Some projects I have been working on, am presently working on or will (probably) work on in the near future.
In the coming winter (2014-2015) I shall be writing a small book in Icelandic on the decline myth in Icelandic historiography. Most Icelanders think that the middle part of our history (from the Late Middle Ages to the 19th century) was a time of incredible hardships and misery. This belief is highly questionable and is probably a political myth, originally serving the struggle for national independence. After independence was achieved the myth seems to have been co-opted by other political ideologies. Sögufélag will publish the book (in late 2015) and the work is supported by the Non-Fiction Writers' Fund.
Update (June 2016). I have also received support from the Non-Fiction Writers’ Fund [http://en.rannis.is/funding/research/non-fiction-writerss-fund/]. Publication is somewhat delayed but the book is practically finished and should appear later this year (2016).
Adapting to Population Growth
Currently (September 2014), I am collaborating with Árni Daníel Júlíusson on an article on how evolutionary theory can illuminate human demographic history. Not in the expected Malthusian way but rather in line with the theories of Ester Boserup. We received a small grant from Hagþenkir: the Association of Non-fiction and Educational Writers in Iceland to write the article and it should be more or less finished this autumn.
Update (June 2016). The paper has been published in Cliodynamics: The Journal of Quantitative History and Cultural Evolution under the title: Adapting to population growth: The evolutionary alternative to Malthus.
The Peculiarities of Historians
I shall be giving a lecture at the 4th Icelandic History Congress (4. íslenska söguþingið) in early June 2012. In this lecture I discuss the peculiar aversion of most historians to general laws or principles. Why is history, in this respect, so different from the sciences or social sciences? Perhaps the answer lies in the evolution of story-telling in human societies. Stories may serve multiple purposes in human culture, including the making of group myths that are essential to group survival. The discipline of history probably emerged originally to perpetuate such myths – an important group function (e.g. for nations or states). However, myths are rarely true and they tell of unique events and people and are thus irreconcilable to general laws or principles. With greater demands being made to scientific accuracy and relevance in all disciplines, the historian faces a difficult dilemma. Does (s)he serve the group or the truth? The lecture should appear in the congress publication later this year (in Icelandic, unfortunately).
Update (March 2013). The article is ready and should appear next month if I'm not mistaken.

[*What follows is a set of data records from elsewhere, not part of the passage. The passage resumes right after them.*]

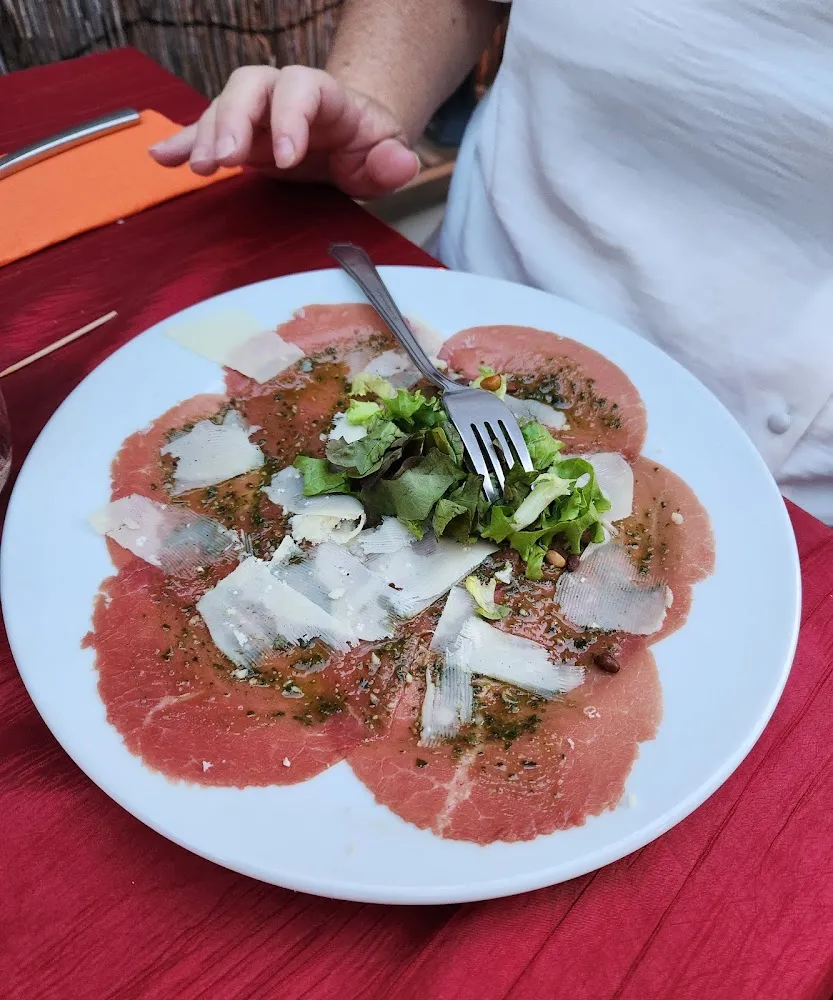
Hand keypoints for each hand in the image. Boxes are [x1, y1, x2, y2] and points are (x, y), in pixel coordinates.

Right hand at [149, 65, 419, 198]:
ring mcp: (255, 113)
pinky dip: (182, 143)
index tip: (286, 158)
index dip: (291, 117)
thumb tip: (400, 162)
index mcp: (325, 96)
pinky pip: (203, 131)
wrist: (349, 140)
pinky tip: (161, 158)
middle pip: (250, 86)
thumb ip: (394, 160)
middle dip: (233, 119)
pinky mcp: (237, 134)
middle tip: (225, 160)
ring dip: (205, 136)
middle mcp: (283, 95)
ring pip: (222, 107)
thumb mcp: (387, 155)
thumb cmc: (367, 147)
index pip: (303, 89)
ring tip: (198, 169)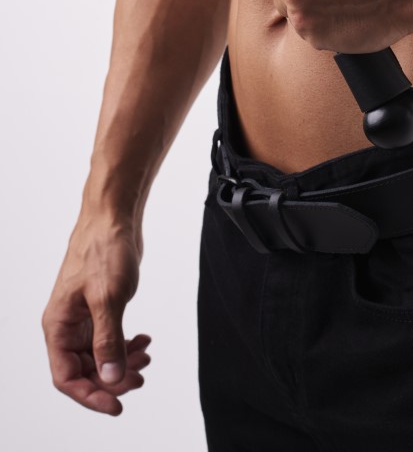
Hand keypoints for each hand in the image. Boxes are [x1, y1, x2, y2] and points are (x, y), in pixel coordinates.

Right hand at [42, 217, 150, 414]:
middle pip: (84, 370)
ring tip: (147, 356)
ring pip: (99, 354)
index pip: (66, 377)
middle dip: (113, 378)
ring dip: (123, 361)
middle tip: (141, 377)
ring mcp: (83, 316)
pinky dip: (127, 343)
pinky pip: (109, 337)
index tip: (117, 404)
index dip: (91, 395)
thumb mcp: (108, 299)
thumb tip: (111, 378)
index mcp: (58, 325)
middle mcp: (66, 324)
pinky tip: (144, 339)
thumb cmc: (103, 250)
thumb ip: (108, 342)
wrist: (114, 217)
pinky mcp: (100, 306)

The early spread of the Indo-European languages represents a prehistoric expansion of monumental proportions. The expansion cycle model, developed in my recent book, suggests how the Indo-European expansion might be explained and the evidence from archaeology, linguistics and genetics could be reconciled in a new hypothesis of the Indo-European homeland. A paper on this subject has been accepted by the Journal of Indo-European Studies and is scheduled to appear in the second issue of this year (2012).
Update (March 2013). The paper has been printed in Volume 40, Number 3 & 4, Fall/Winter 2012 of The Journal of Indo-European Studies under the name Indo-European Expansion Cycles. A pdf can be downloaded by clicking on the title. If you are interested in Indo-European studies please check out the journal homepage for its contents and its monograph series.
The More You Have, the More You Get (was The Evolution of Inequality)
A book-sized project I have been working on, on and off, for more than two decades and has metamorphosized several times. It began as a rather traditional study of the survival of the Icelandic aristocracy ca. 1100-1800 AD. In its present form it is more of a study of why most human societies tend to develop upper classes with the aristocracy in Iceland as a case study. I now concentrate on early Iceland (up to the end of the Commonwealth in 1262) and the social evolution from egalitarian beginnings to a well-defined class structure. As usual, I approach this matter from the standpoint of complexity and evolutionary theory. I am currently rewriting the manuscript for the third (and hopefully last) time.